SELECTED PASSAGE:

* Start *

Conversely, if you've taken a few generically good picks in the first pack and think, "Haven't there been a lot of dinky little dudes passing around the table? Yessirree, there have been! Perhaps I should gather them all into one place." Then you start picking them up. Based on the color of weenies you're grabbing, you'll also want to lean into burn spells if you're in red, and be on the lookout for good two-drops if you're in white. Keep in mind: if you notice that other people are picking up the removal spells in your color, don't worry too much, since those cards can go into a wide number of decks. However, if you notice that someone else is taking the central cards to your deck (the little guys), then you might want to lean into a slightly different variety so as not to get pinched out. For example:
What spicy options are there in aggro? If you eat your vegetables by drafting multicolored lands, then you can splash multicolor! As you may have guessed, Boros aggro works very well as long as you have the mana base to support the colors. Sometimes, though, all a red deck needs to grind out a victory is some delicious Rakdos or Gruul spice (1 2 3 4), and your White Weenies deck could use a silver bullet or two if you can support them.
Good and Bad Matchups: Aggressive decks fail when they face a deck that can stabilize the board. If you're playing an aggressive deck, you are going to be dropping a lot of fast, cheap threats. If your opponent can reliably clear the board, or gain life, you're in trouble. This means that aggro isn't great against cheap boardwipes, or cheap creatures that slow you down while also giving your opponent card advantage.
Conversely, RDW is killer against decks that need little guys to succeed, since your access to direct damage can blow them up fast. Similarly, decks that flood the board with small threats often overwhelm decks that revolve around a few large bombs, since these bombs may be scary but they usually can't stop the flood on their own.
Example Deck: Quick-n'-Dirty Boros. Vomit your hand onto the battlefield for a quick win, and use cards like Sulfuric Vortex to grind out longer games.
Ah, yes, the BDSM decks. Hurt yourself for your own pleasure and for the displeasure of your opponents, unless they're into that stuff, in which case your opponent may just be a member of Wizards' R&D department.
Aristocrats is an ancient MtG archetype that found its titular moniker in the aristocrats of Innistrad block. This archetype turns downsides into upsides by pairing sacrifice "enablers" (cards that let you sacrifice creatures) with sacrifice "payoffs" (cards that benefit you when creatures die) and sacrifice "fodder" (creatures that you don't mind losing, either because they come back from the dead or are dinky tokens). So Enablers + Fodder + Payoffs = Profit. Usually your payoffs are some combination of direct damage, life-drain effects, or card draw.

* End *

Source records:
* Start *

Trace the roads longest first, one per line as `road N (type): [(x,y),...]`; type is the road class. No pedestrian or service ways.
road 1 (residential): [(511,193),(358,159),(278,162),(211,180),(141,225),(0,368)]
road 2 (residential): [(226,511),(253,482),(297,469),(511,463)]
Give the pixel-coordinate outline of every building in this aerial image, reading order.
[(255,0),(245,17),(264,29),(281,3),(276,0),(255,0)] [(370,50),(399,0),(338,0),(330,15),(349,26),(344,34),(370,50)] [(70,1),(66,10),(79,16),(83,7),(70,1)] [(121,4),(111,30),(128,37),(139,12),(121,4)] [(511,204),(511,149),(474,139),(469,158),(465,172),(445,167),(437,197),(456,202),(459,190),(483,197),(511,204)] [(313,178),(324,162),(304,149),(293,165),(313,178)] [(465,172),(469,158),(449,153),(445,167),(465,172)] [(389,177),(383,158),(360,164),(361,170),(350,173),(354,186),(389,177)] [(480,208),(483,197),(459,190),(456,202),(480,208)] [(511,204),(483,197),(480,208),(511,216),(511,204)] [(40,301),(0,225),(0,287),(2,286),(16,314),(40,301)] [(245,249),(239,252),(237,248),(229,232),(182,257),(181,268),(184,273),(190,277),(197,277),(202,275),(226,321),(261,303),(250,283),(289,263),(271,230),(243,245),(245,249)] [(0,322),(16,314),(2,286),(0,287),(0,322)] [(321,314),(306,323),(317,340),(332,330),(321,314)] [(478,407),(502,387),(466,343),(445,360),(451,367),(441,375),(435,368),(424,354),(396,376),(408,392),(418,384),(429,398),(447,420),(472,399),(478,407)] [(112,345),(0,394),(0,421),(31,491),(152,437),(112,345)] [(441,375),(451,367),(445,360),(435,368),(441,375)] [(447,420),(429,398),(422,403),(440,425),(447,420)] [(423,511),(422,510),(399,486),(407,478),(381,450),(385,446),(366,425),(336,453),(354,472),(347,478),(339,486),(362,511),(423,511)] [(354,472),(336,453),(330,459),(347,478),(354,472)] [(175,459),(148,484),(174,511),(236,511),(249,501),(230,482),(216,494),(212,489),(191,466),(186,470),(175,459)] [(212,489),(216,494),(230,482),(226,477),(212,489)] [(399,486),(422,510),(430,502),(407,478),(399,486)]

* End *

TASK INSTRUCTIONS:
1 – The deck archetype passage names three kinds of cards that make up the Aristocrats archetype. List each one, along with how the passage defines it.
2 – Answer these questions from the deck archetype passage:
(a) When drafting aggressive creatures in white, what should you watch for?
(b) Which card does the example Boros deck use to grind out longer games?
(c) Where did the Aristocrats archetype get its name?

THE SOLUTIONS:
1 –
- Enablers: cards that let you sacrifice creatures
- Payoffs: cards that benefit you when creatures die
- Fodder: creatures you don't mind losing, either because they come back from the dead or because they are dinky tokens

2 –
(a) Good two-drops.
(b) Sulfuric Vortex.
(c) From the aristocrats of Innistrad block.